■ TEXTO DO DOCUMENTO:
Language of document : ECLI:EU:F:2011:56

ACÓRDÃO DO TRIBUNAL DA FUNÇÃO PÚBLICA

(Primeira Secção)

12 de Maio de 2011

Processo F‑66/10

AQ

contra

Comissão Europeia

«Função pública ― Funcionários ― Relatório de avaliação ― Exercício de avaliação de 2009 ― Grau do avaliador inferior ao do titular do lugar ― Avaliação do rendimento durante uma parte do período de referência ― Não fixação de objectivos ao titular do lugar»

Objecto:      Recurso interposto nos termos do artigo 270.° TFUE, aplicável ao Tratado CEEA nos termos do seu artigo 106.°‑A, em que AQ pede, por um lado, a anulação do seu relatório de avaliação relativo ao período entre 1 de Janeiro e 31 de Dezembro de 2008, da decisão que lhe atribui dois pontos de promoção a título do exercício de 2009 e da decisão da Autoridade Investida de Poder de Nomeação (a seguir «AIPN»), de 12 de Maio de 2010, que rejeita a sua reclamação sobre esse relatório, por outro, e a condenação da Comissão a pagar‑lhe o montante de 25 000 euros a título de indemnização pelos danos moral e pecuniário que considera ter sofrido como resultado dessas decisões.

Decisão:      São anulados o relatório de avaliação do recorrente relativo ao exercício de avaliação e de promoção de 2009 bem como a decisão que lhe atribui dois pontos de promoção no âmbito do mesmo exercício. A Comissão é condenada a pagar ao recorrente o montante de 2 000 euros. É negado provimento ao recurso quanto ao demais. A Comissão suporta a totalidade das despesas.

■ LISTAGEM:
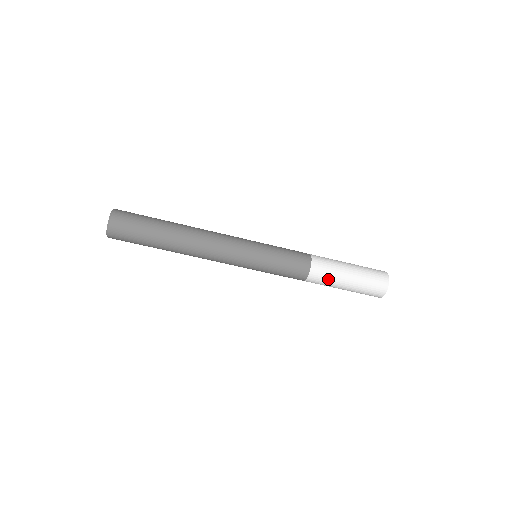
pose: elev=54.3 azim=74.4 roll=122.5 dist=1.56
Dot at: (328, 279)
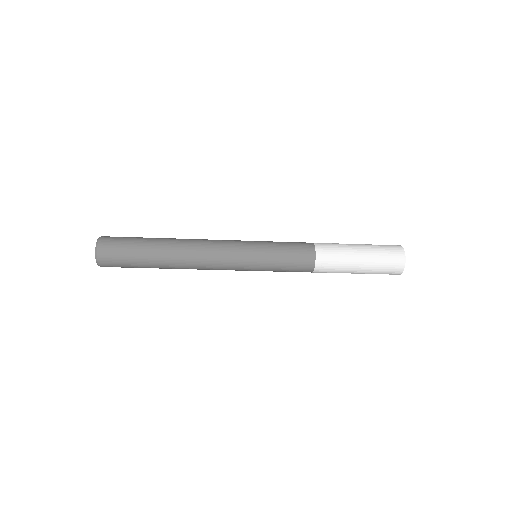
Dot at: (338, 263)
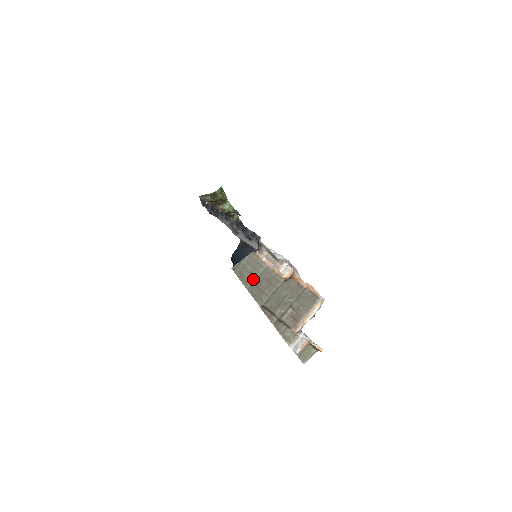
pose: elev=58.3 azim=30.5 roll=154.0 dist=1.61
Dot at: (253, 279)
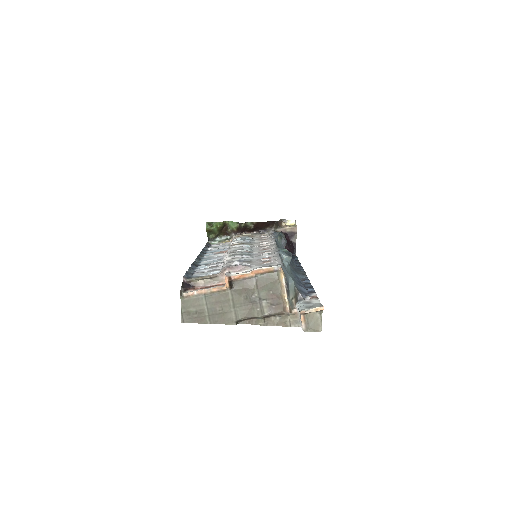
Dot at: (205, 313)
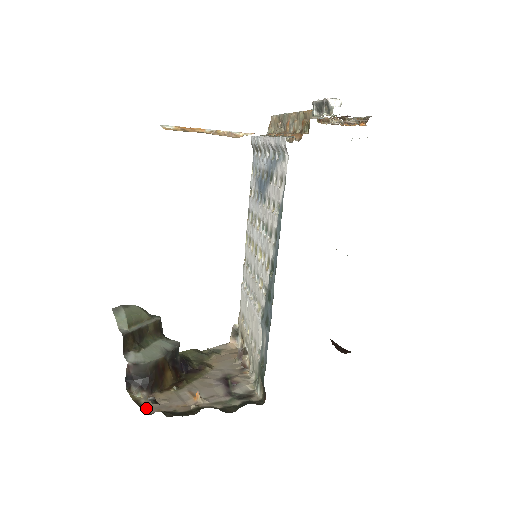
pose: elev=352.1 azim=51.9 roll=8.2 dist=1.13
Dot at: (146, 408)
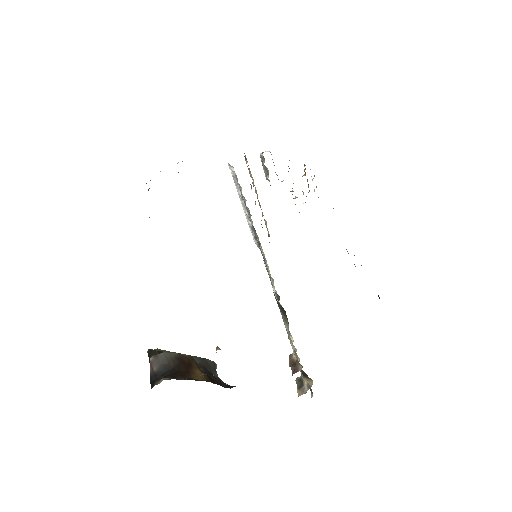
Dot at: occluded
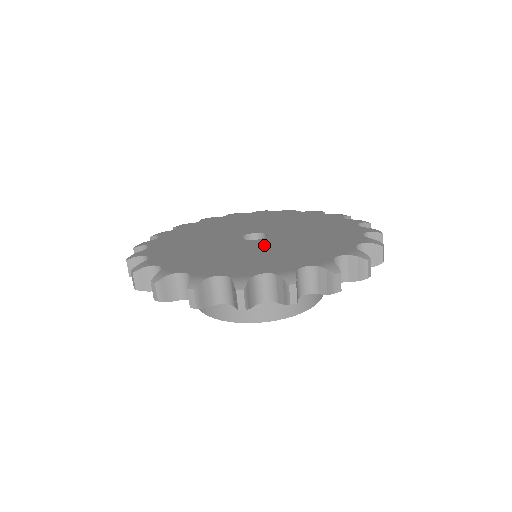
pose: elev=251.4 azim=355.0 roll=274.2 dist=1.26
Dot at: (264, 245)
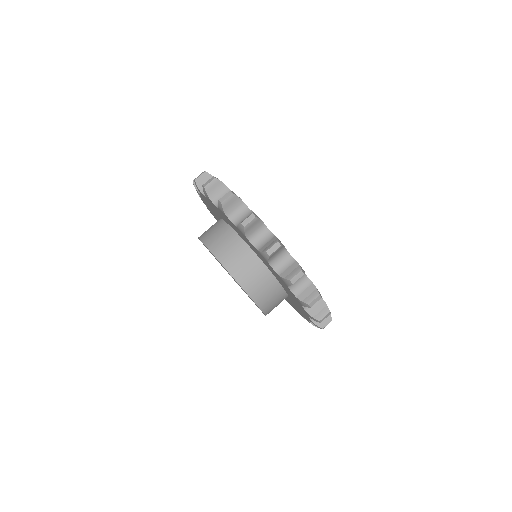
Dot at: occluded
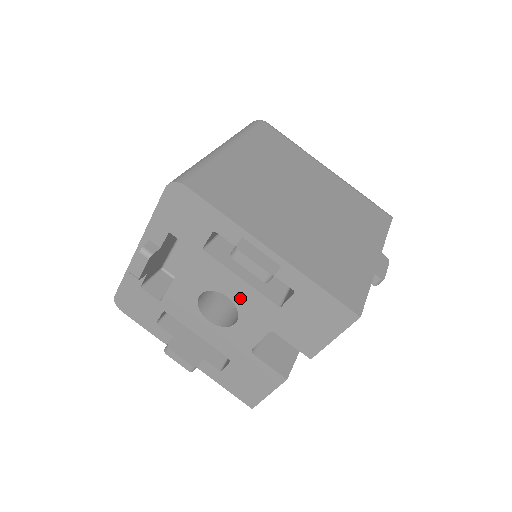
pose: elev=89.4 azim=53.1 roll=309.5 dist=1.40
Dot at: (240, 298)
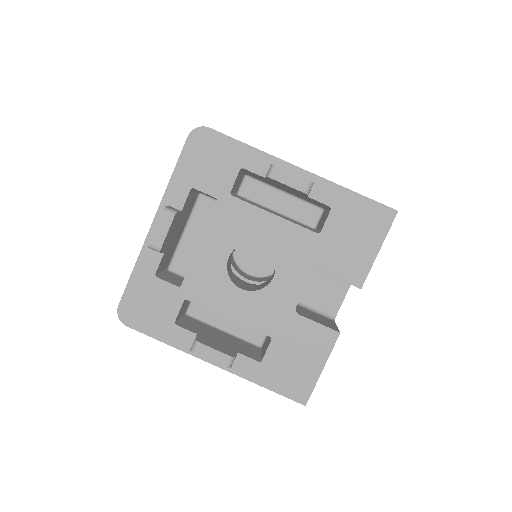
Dot at: (275, 240)
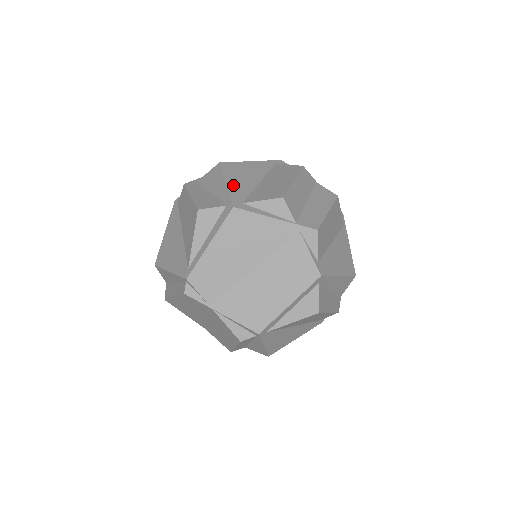
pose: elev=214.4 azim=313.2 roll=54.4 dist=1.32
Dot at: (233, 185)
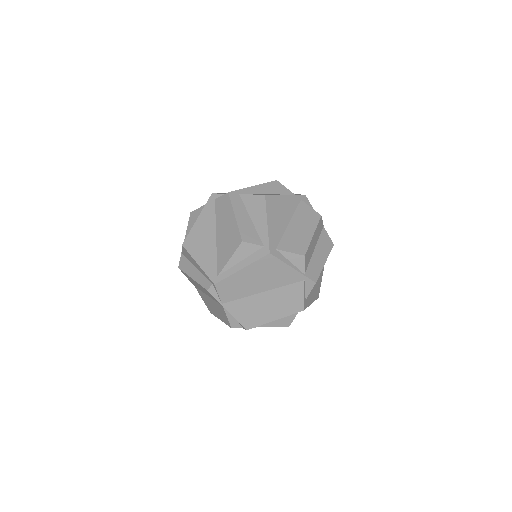
Dot at: (272, 226)
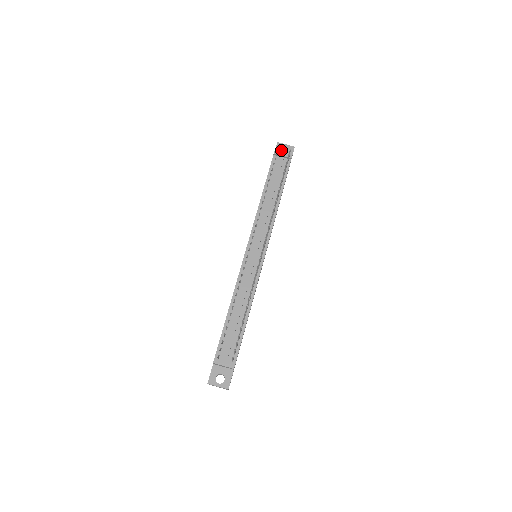
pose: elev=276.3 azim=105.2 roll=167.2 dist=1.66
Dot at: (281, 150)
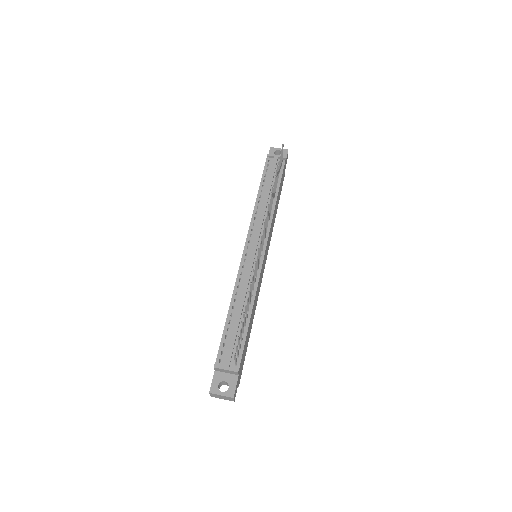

■ TAREFAS:
• 1. Explique, com base no acórdão, por que motivo AQ pede que a Comissão seja condenada a pagar 25 000 euros.
• 2. Repita literalmente o trecho do acórdão que vai de "Decisão:      São anulados o" até "totalidade das despesas.", inclusive.
• 3. Enumere todos os descritores temáticos que o acórdão apresenta entre aspas angulares, separados por travessões, logo abaixo das partes do processo.
Os registos não têm qualquer relação com o acórdão.

■ RESULTADOS FINAIS:
• 1. AQ pede esse montante como indemnização pelos danos moral e pecuniário que considera ter sofrido em resultado das decisões impugnadas. Estas são o relatório de avaliação, a atribuição de dois pontos de promoção e a rejeição da reclamação pela AIPN.

• 2.
Decisão:      São anulados o relatório de avaliação do recorrente relativo ao exercício de avaliação e de promoção de 2009 bem como a decisão que lhe atribui dois pontos de promoção no âmbito do mesmo exercício. A Comissão é condenada a pagar ao recorrente o montante de 2 000 euros. É negado provimento ao recurso quanto ao demais. A Comissão suporta a totalidade das despesas.

• 3.
- Função pública
- Funcionários
- Relatório de avaliação
- Exercício de avaliação de 2009
- Grau do avaliador inferior ao do titular do lugar
- Avaliação do rendimento durante uma parte do período de referência
- Não fixação de objectivos ao titular do lugar